İMAMOĞLU'NU YAKINDAN TANIYAN İŞ İNSANI: SUÇ ÖRGÜTÜNÜN OMURGASI KIRILDI
İBB'de yaşanan operasyonlar ve Ertan Yıldız'ın itirafçı olmasını köşesine taşıyan Sabah Yazarı Mahmut Övür İmamoğlu'nu yakından tanıyan bir iş insanının tabloyu "Suç örgütünün omurgası kırıldı" şeklinde yorumlandığını yazdı.
Övür, köşe yazısında İstanbul Cumhuriyet Başsavcılığı'nın dosyaya verdiği isim olan "İmamoğlu Suç Örgütü" tanımına atıfta bulunarak, oluşan tablonun sadece CHP'yi değil, Türk demokrasisini de derinden etkileyebileceğini belirtti. Yazısında, "Bu çarpık tablo Cumhuriyet tarihinde eşi benzeri görülmemiş bir suç organizasyonu örneğidir" diyen Başkan Erdoğan'ın açıklamasını da hatırlattı.

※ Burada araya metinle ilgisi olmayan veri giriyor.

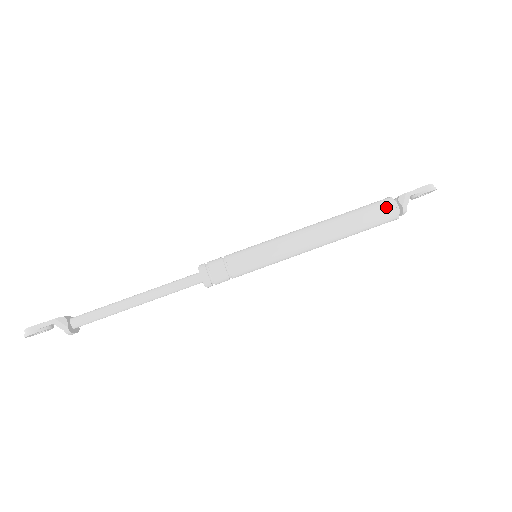
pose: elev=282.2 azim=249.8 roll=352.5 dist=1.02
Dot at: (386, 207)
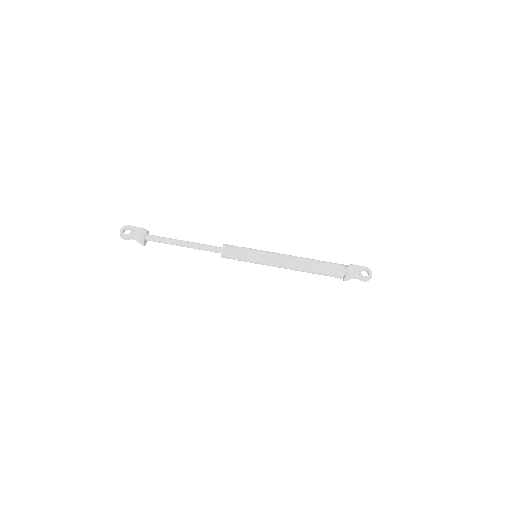
Dot at: (336, 276)
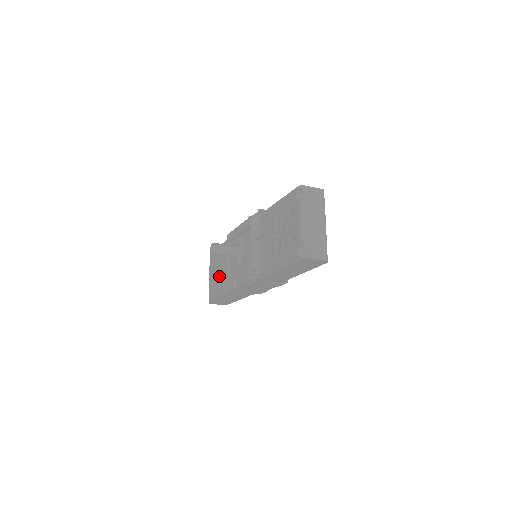
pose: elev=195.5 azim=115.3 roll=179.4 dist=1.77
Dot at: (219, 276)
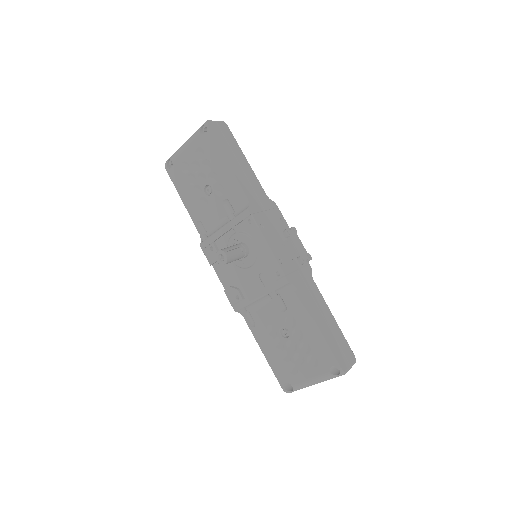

Ekrem İmamoğlu ve Ertan Yıldız
SONUN BAŞLANGICI
Özellikle İBB Meclisi İştirakler Komisyonu Başkanı Ertan Yıldız'ın etkin pişmanlık kapsamında verdiği ifadelerin soruşturmada kırılma noktası olduğu kaydedildi. Övür, Yıldız'ın ifadesiyle ilgili olarak "Omurgası kırılmış bir insan dik duramaz, yürüyemez"diyen bir iş insanının sözlerine yer vererek, bu gelişmenin İmamoğlu açısından "Sonun başlangıcı" olduğunu öne sürdü.
İşte Övür'ün yazısı:
"Ortaya çıkan büyük fotoğraf, İBB'de kurulan sistemin sıradan bir sistem olmadığını gösteriyor. Bu yüzden sıradan bir "yolsuzluk" soruşturmasıyla karşı karşıya değiliz. Savcılığın iddiaları da itiraflar ve belgelerle tamamlandıkça fotoğrafın flu kısmı da netleşiyor ve ortaya devasa bir "yolsuzluk örgütü" çıkıyor. Adını da İstanbul Cumhuriyet Başsavcılığı koymuş zaten; "İmamoğlu suç örgütü..."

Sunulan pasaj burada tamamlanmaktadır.